As an alternative, I would suggest following what @iburtally said. Use the AMC. I have written a few tutorials on this (and am soon to write another with a better way of using it). Here is one of my older tutorials (https://www.rilhia.com/tutorials/talend-activity-monitoring-console-amc). You can see the sort of data you can get in that tutorial (and how to configure it with other tutorials linked to that). There is an issue with the AMC in that it can be quite expensive when it comes to processing time and database usage. You can get round this with a bit of a trick.
1) Configure your AMC tables
2) Create a joblet that looks like the following screenshot.....
What I am doing here is linking the tLogCatcher, tStatCatcher and tFlowMeterCatcher to tFlowToIterate components. I am then using RunIf links to decide whether to load this data to the AMC DB. The condition in the RunIfs are based on boolean context variables. This allows you to dynamically switch on and off the logging without redesigning your job (....a piece of functionality that is not natively supported by Talend).
3) Drop this joblet into your jobs.
The above will log everything the AMC supports.
I also think what @TRF said is sound. You will need to configure your logging for job specific stuff (ie table names, filenames, etc), within your job. YOu can create reusable functionality for this. Maybe some sort of child job or maybe even a joblet. But you will need to pass whatever you use some parameters for it to do what you want. As a hint, I would pay special attention to Talend PIDs (discussed in my tutorials). These will help you link your data for your job specific stuff with your AMC data.
This might seem like a lot of work, but once you have a framework configured it will save you a lot of time moving forwwards
I had a similar requirement, My reusable Joblet is querying a table and i am passing where clause from the job.

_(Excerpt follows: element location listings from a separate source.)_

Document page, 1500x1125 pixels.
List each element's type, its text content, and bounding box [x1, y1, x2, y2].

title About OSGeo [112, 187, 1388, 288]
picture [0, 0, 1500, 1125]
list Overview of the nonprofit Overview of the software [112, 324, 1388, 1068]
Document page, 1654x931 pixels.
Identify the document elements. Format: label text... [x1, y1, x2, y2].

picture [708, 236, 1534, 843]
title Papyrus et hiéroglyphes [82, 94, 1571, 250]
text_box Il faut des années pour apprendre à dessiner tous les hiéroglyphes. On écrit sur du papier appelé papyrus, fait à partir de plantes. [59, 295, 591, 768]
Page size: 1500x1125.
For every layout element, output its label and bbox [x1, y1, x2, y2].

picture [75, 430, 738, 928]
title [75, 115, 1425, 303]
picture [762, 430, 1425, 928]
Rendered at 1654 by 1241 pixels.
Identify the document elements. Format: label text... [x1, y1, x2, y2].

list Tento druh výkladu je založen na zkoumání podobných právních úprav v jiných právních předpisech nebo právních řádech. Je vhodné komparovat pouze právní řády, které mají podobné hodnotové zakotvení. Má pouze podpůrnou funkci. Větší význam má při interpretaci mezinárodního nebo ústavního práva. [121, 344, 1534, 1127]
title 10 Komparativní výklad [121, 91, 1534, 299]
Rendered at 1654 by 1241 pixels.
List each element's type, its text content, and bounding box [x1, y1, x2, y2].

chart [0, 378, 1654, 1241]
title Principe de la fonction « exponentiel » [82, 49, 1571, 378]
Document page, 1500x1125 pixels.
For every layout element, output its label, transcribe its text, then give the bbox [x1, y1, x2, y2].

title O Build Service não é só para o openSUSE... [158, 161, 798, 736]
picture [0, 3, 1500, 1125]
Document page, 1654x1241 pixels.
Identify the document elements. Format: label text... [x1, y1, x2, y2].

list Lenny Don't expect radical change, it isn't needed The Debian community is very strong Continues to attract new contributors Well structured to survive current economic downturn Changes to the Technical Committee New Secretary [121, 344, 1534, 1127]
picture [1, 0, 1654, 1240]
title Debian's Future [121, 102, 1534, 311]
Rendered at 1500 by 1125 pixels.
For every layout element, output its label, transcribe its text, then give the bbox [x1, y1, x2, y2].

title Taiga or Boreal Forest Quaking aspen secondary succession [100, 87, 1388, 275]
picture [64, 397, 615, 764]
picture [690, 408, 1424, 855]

I use global variable to pass where condition to the joblet.
Hi @rhall
Provide link is now working.
Please provide latest link to tutorial. It will be helpful.
Regards
Hi @Rajender,
I'm afraid that server is no longer active. I had to take it down because it was being attacked and I couldn't keep up with the security maintenance. I will try to get a blog written about the AMC as soon as I have the time. Sorry for the inconvenience.